JUNEAU — A state senator, opposed to a Centers for Disease Control and Prevention order on aircraft and public transportation, has asked the Alaska Legislature to consider ignoring certain federal laws, regulations and executive orders.
The idea is one of many similar ideas advancing in Republican-controlled statehouses across the country despite opponents who say the concept blatantly violates the U.S. Constitution.
If approved by the Senate, House and Gov. Mike Dunleavy, Senate Bill 118 would create a legislative “Committee on Nullification of Federal Laws.” If the committee recommends that a federal rule be ignored and both the House and Senate agree, “the state and the citizens of the state may not recognize or be obligated to abide by the federal law or executive order.”
On marijuana and some other issues, the state has already decided to not enforce some federal laws. Nullification is one step further — a declaration that a particular federal law does not apply at all.
The proposal is the work of Sen. Lora Reinbold, R-Eagle River, and had its first hearing in the Senate State Affairs Committee on Wednesday.
Reinbold told the committee that the bill is intended to address “unlawful and unconstitutional acts.”
Asked for specifics, she said by email, “President Biden’s executive order regarding masks in all airports and common carriers including private transport vehicles, is serious infraction of U.S. citizens’, companies’, and states’ rights. Potential other areas are vaccine passports, second amendment rights, water rights, etc.”

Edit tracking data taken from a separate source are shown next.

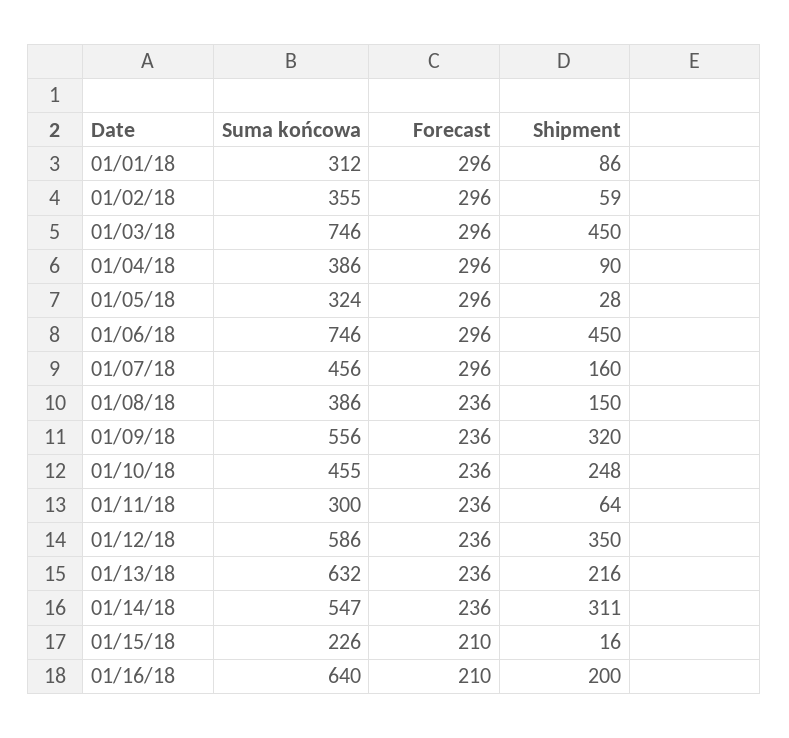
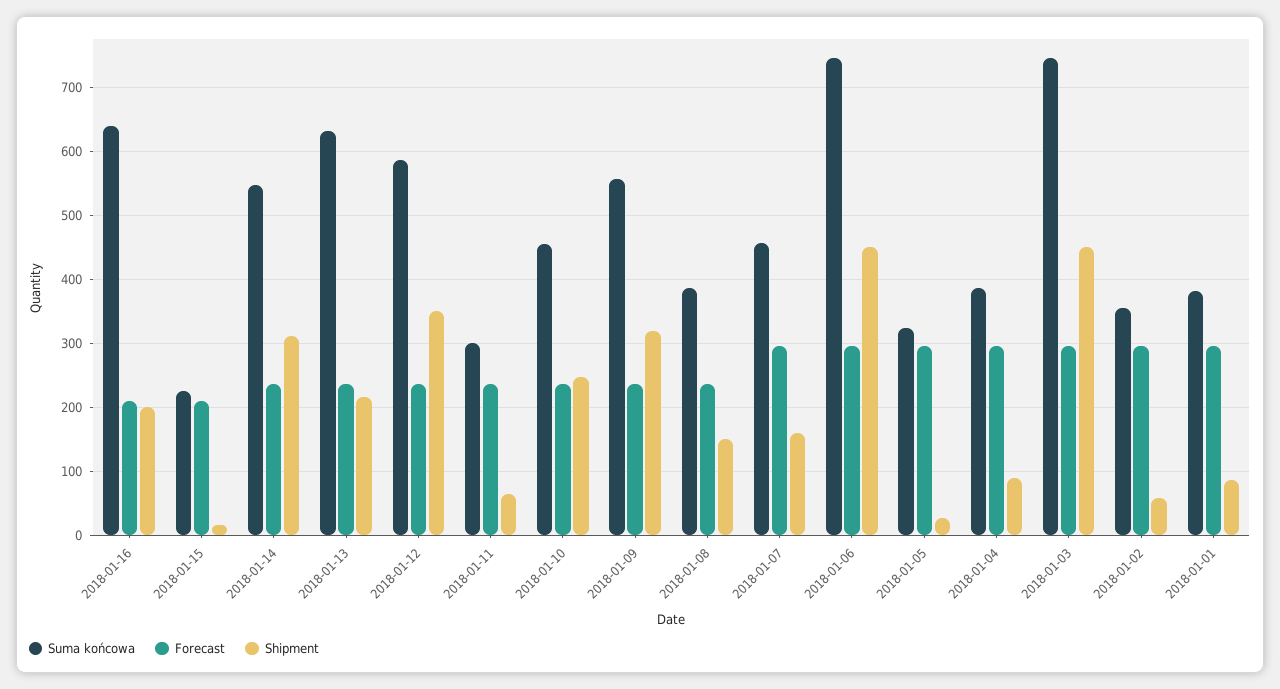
  {
    "Suma końcowa": {
-     "01/01/18": 312,
+     "01/01/18": 380,
      "01/02/18": 355,
      "01/03/18": 746,
      "01/04/18": 386,
      "01/05/18": 324,
      "01/06/18": 746,
      "01/07/18": 456,
      "01/08/18": 386,
      "01/09/18": 556,
      "01/10/18": 455,
      "01/11/18": 300,
      "01/12/18": 586,
      "01/13/18": 632,
      "01/14/18": 547,
      "01/15/18": 226,
      "01/16/18": 640
    },
    "Forecast": {
      "01/01/18": 296,
      "01/02/18": 296,
      "01/03/18": 296,
      "01/04/18": 296,
      "01/05/18": 296,
      "01/06/18": 296,
      "01/07/18": 296,
      "01/08/18": 236,
      "01/09/18": 236,
      "01/10/18": 236,
      "01/11/18": 236,
      "01/12/18": 236,
      "01/13/18": 236,
      "01/14/18": 236,
      "01/15/18": 210,
      "01/16/18": 210
    },
    "Shipment": {
      "01/01/18": 86,
      "01/02/18": 59,
      "01/03/18": 450,
      "01/04/18": 90,
      "01/05/18": 28,
      "01/06/18": 450,
      "01/07/18": 160,
      "01/08/18": 150,
      "01/09/18": 320,
      "01/10/18": 248,
      "01/11/18": 64,
      "01/12/18": 350,
      "01/13/18": 216,
      "01/14/18": 311,
      "01/15/18": 16,
      "01/16/18": 200
    }
  }

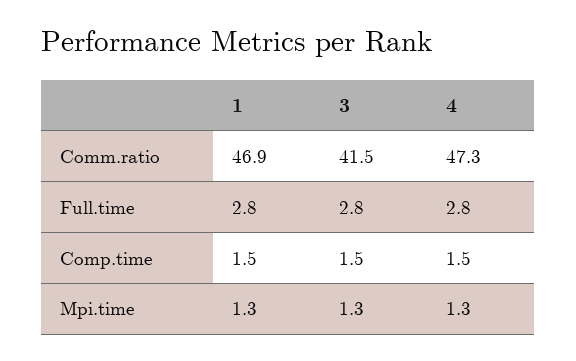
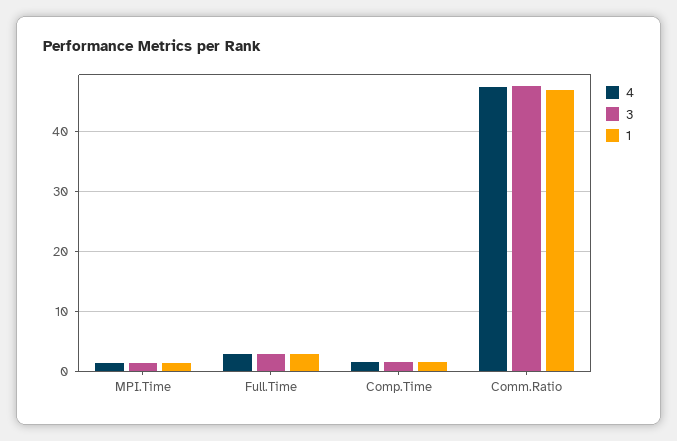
  {
    "1": {
      "Comm.ratio": 46.9,
      "Full.time": 2.8,
      "Comp.time": 1.5,
      "Mpi.time": 1.3
    },
    "3": {
-     "Comm.ratio": 41.5,
+     "Comm.ratio": 48,
      "Full.time": 2.8,
      "Comp.time": 1.5,
      "Mpi.time": 1.3
    },
    "4": {
      "Comm.ratio": 47.3,
      "Full.time": 2.8,
      "Comp.time": 1.5,
      "Mpi.time": 1.3
    }
  }

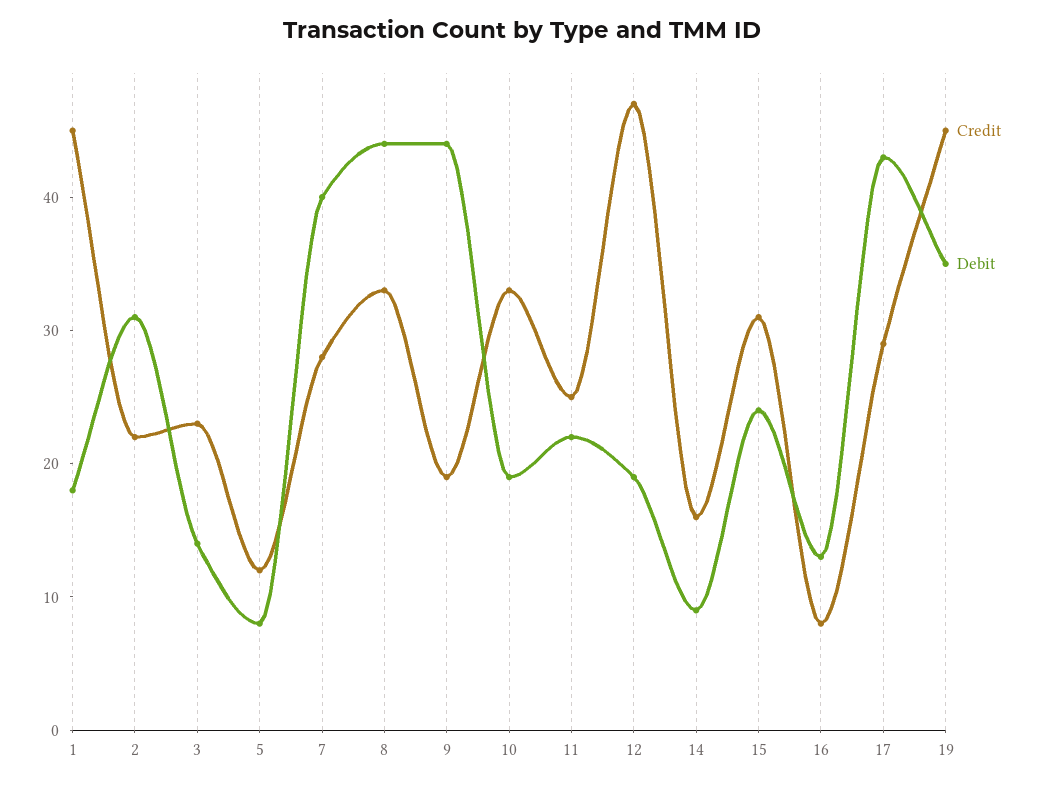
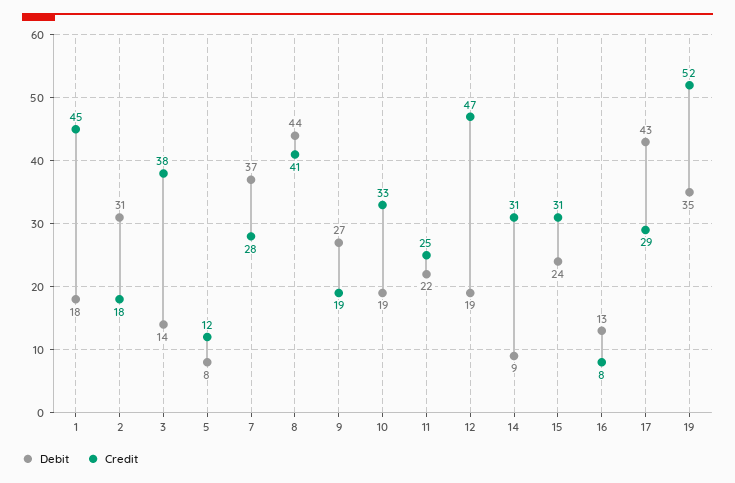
  {
    "Credit": {
      "1": 45,
-     "2": 22,
+     "2": 18,
-     "3": 23,
+     "3": 38,
      "5": 12,
      "7": 28,
-     "8": 33,
+     "8": 41,
      "9": 19,
      "10": 33,
      "11": 25,
      "12": 47,
-     "14": 16,
+     "14": 31,
      "15": 31,
      "16": 8,
      "17": 29,
-     "19": 45
+     "19": 52
    },
    "Debit": {
      "1": 18,
      "2": 31,
      "3": 14,
      "5": 8,
-     "7": 40,
+     "7": 37,
      "8": 44,
-     "9": 44,
+     "9": 27,
      "10": 19,
      "11": 22,
      "12": 19,
      "14": 9,
      "15": 24,
      "16": 13,
      "17": 43,
      "19": 35
    }
  }

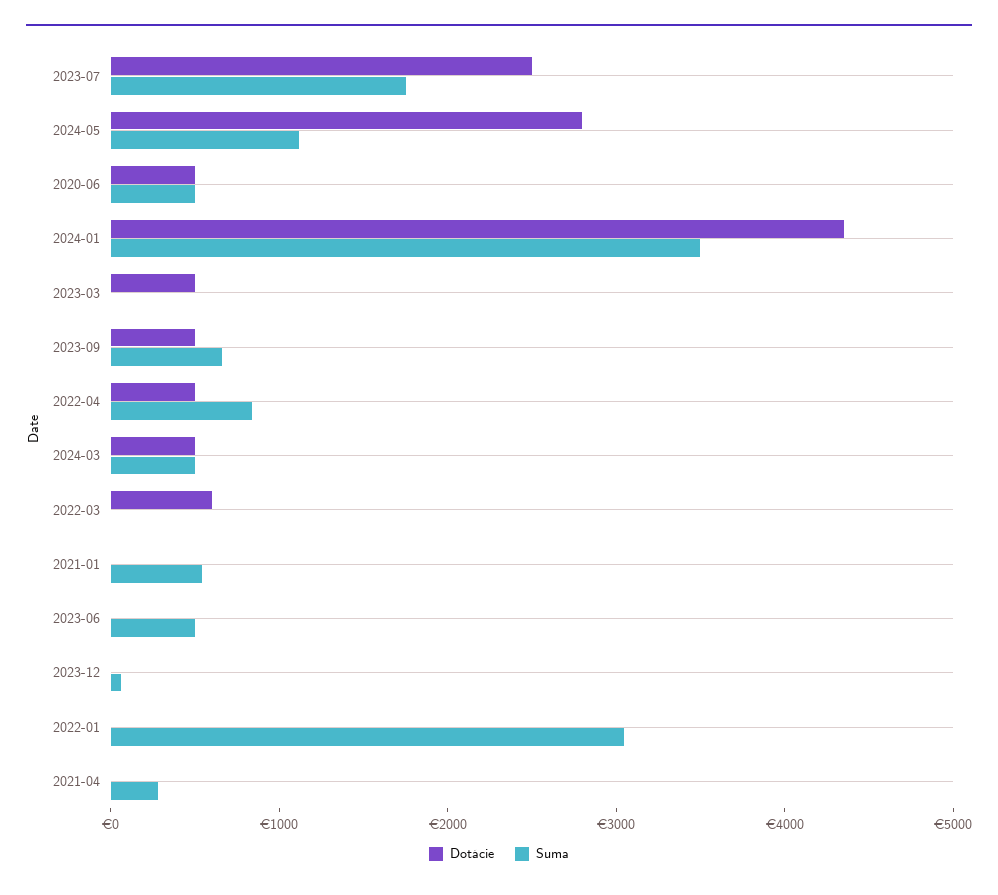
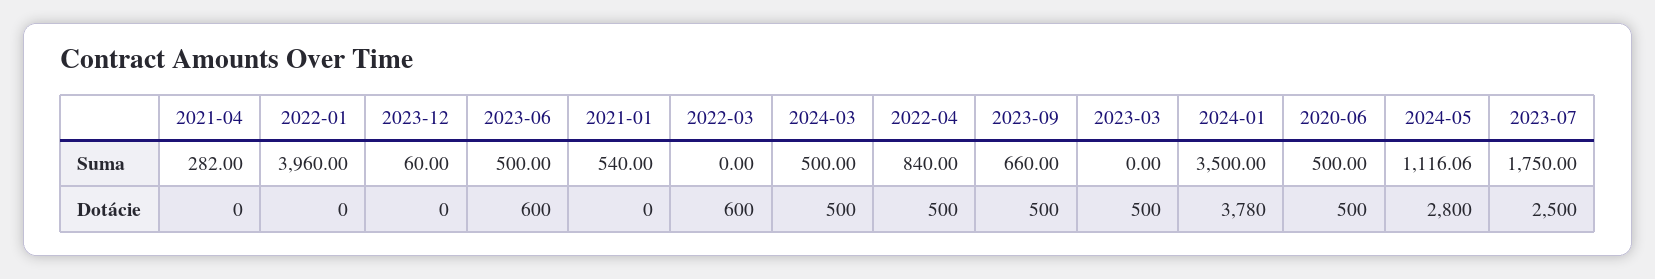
  {
    "Dotácie": {
      "2023-07": 2500,
      "2024-05": 2800,
      "2020-06": 500,
-     "2024-01": 4400,
+     "2024-01": 3780,
      "2023-03": 500,
      "2023-09": 500,
      "2022-04": 500,
      "2024-03": 500,
      "2022-03": 600,
      "2021-01": 0,
-     "2023-06": 0,
+     "2023-06": 600,
      "2023-12": 0,
      "2022-01": 0,
      "2021-04": 0
    },
    "Suma": {
      "2023-07": 1750,
      "2024-05": 1116.06,
      "2020-06": 500,
      "2024-01": 3500,
      "2023-03": 0,
      "2023-09": 660,
      "2022-04": 840,
      "2024-03": 500,
      "2022-03": 0,
      "2021-01": 540,
      "2023-06": 500,
      "2023-12": 60,
-     "2022-01": 3000,
+     "2022-01": 3960,
      "2021-04": 282
    }
  }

Reinbold has repeatedly criticized COVID-19 mitigation protocols imposed by local governments, Gov. Dunleavy, and the federal government.
She said her proposal is not based on legislation elsewhere, but its text is almost identical to a proposal advancing toward passage in North Dakota.
In March, Utah’s governor signed a bill that requires a state council to review every presidential executive order to decide whether it should be enforced in that state. Arkansas’ legislature has passed a similar bill, which is awaiting approval by its governor.
“I would say that this bill is part of a broader movement we’ve seen this year — particularly in Republican-controlled legislatures — to review federal acts and attempt to rein in federal overreach,” said Michael Maharrey, a spokesman for the 10th Amendment Foundation, a national organization that supports similar language nationwide.
But Maharrey said that in his view, Alaska’s legislation “would have little practical effect” because it doesn’t explicitly say what the state would do once something is nullified.
In more than a dozen other states that have legislatures controlled by Republican lawmakers, police are being specifically directed to not enforce federal firearms laws.
Reinbold said she intends her bill to move quickly through the Senate, and given her position as chair of the Senate Judiciary Committee, it may do so.
It would face a more skeptical audience in the Alaska House, which is controlled by a predominantly Democratic coalition majority.
Rep. Matt Claman, D-Anchorage, chairs the House Judiciary Committee and said he would want to know how Reinbold’s proposal conflicts with the “supremacy clause” of the U.S. Constitution, which says federal law takes precedence over state law.
Prior legislative attempts at nullification have run afoul of that clause.
In 2010, the Alaska Legislature passed a law declaring that firearms manufactured in Alaska are exempt from some federal laws. The Legislature’s own attorneys warned that the bill would not prevent the federal government from prosecuting Alaskans for violating federal law.
Prior Alaska legislatures have acknowledged the supremacy clause and have argued in favor of a U.S. constitutional amendment that would allow states to overrule federal law under certain circumstances. Among the supporters of that amendment was then-state Sen. Mike Dunleavy.
His office did not respond to a question about the administration’s view of nullification, the principle that a state can overrule the federal government.
Last year, the federal 9th Circuit Court of Appeals ruled in favor of a law passed by California in 2018. That law forbade state and local law enforcement from helping with the enforcement of some federal immigration laws.
“California has the right,” the court said, “to refrain from assisting with federal efforts.”